ENUNCIADO -> Localiza en las entradas cada línea que contenga la palabra "that" y cópiala completa.

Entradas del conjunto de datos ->
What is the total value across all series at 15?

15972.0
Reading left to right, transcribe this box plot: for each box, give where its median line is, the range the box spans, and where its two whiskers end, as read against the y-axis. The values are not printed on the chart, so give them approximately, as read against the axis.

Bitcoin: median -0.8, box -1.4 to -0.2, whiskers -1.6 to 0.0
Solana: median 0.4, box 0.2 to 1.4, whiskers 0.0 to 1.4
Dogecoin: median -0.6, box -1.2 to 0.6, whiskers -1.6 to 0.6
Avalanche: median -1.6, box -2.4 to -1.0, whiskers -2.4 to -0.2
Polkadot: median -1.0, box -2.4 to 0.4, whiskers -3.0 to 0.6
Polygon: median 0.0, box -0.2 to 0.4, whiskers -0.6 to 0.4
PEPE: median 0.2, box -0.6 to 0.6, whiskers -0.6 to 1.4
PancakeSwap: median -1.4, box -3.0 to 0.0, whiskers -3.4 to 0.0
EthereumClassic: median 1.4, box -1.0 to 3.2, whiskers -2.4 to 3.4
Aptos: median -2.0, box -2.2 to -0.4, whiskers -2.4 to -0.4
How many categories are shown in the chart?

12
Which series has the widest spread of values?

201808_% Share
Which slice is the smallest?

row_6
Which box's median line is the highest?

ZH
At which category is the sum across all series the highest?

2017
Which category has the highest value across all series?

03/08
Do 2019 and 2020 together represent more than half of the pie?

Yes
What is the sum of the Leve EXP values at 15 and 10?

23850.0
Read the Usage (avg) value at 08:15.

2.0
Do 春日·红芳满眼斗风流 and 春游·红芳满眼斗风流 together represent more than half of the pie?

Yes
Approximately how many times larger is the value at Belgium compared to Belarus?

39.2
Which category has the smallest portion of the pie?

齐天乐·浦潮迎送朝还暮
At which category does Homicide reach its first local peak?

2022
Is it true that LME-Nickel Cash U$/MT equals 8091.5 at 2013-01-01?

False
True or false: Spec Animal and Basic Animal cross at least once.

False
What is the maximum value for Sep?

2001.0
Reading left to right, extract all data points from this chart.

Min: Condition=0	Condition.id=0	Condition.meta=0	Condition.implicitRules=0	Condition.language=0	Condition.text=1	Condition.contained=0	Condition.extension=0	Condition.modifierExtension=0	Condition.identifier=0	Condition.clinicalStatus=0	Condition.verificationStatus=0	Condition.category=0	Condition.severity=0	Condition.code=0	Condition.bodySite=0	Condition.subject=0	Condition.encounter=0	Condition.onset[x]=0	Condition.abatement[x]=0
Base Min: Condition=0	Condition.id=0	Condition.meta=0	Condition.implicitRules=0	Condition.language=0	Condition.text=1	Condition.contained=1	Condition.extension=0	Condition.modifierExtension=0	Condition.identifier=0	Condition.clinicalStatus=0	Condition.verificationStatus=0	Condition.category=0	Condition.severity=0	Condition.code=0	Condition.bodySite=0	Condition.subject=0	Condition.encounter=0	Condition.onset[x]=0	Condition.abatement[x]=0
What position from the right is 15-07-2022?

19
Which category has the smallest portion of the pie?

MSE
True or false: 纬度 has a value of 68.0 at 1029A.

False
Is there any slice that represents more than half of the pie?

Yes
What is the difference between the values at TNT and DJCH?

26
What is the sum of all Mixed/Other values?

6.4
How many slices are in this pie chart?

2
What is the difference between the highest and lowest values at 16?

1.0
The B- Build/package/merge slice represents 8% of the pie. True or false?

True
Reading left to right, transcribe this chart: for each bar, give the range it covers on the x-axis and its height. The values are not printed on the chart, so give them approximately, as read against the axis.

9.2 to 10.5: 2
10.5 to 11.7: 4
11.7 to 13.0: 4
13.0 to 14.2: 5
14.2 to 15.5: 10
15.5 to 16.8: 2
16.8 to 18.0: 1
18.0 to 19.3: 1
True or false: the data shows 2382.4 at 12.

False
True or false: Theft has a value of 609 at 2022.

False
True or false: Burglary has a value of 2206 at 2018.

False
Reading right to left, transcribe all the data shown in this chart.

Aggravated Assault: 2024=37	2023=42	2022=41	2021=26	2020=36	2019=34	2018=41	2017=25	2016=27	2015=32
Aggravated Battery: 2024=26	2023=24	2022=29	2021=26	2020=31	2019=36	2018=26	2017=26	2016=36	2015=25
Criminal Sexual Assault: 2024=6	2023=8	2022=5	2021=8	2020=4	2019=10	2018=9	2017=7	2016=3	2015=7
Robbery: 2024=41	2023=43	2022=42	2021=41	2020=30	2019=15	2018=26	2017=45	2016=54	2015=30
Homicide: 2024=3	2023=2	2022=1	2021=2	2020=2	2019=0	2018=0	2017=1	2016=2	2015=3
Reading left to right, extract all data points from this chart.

SOLUCIÓN DEL EJERCICIO ->
Is it true that LME-Nickel Cash U$/MT equals 8091.5 at 2013-01-01?
Is there any slice that represents more than half of the pie?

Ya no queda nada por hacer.